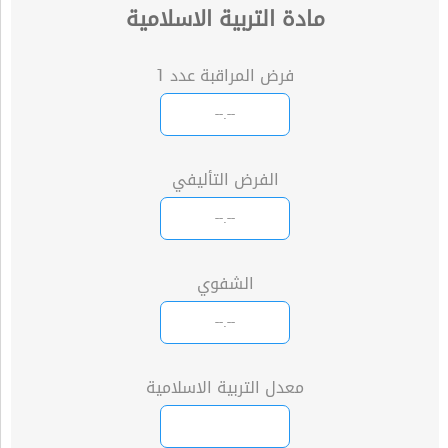
مادة التربية الاسلامية
فرض المراقبة عدد 1
الفرض التأليفي
الشفوي
معدل التربية الاسلامية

What you should do | Each entry should appear again exactly as written, pictures excluded.

Task answer |
مادة التربية الاسلامية
فرض المراقبة عدد 1
الفرض التأليفي
الشفوي
معدل التربية الاسلامية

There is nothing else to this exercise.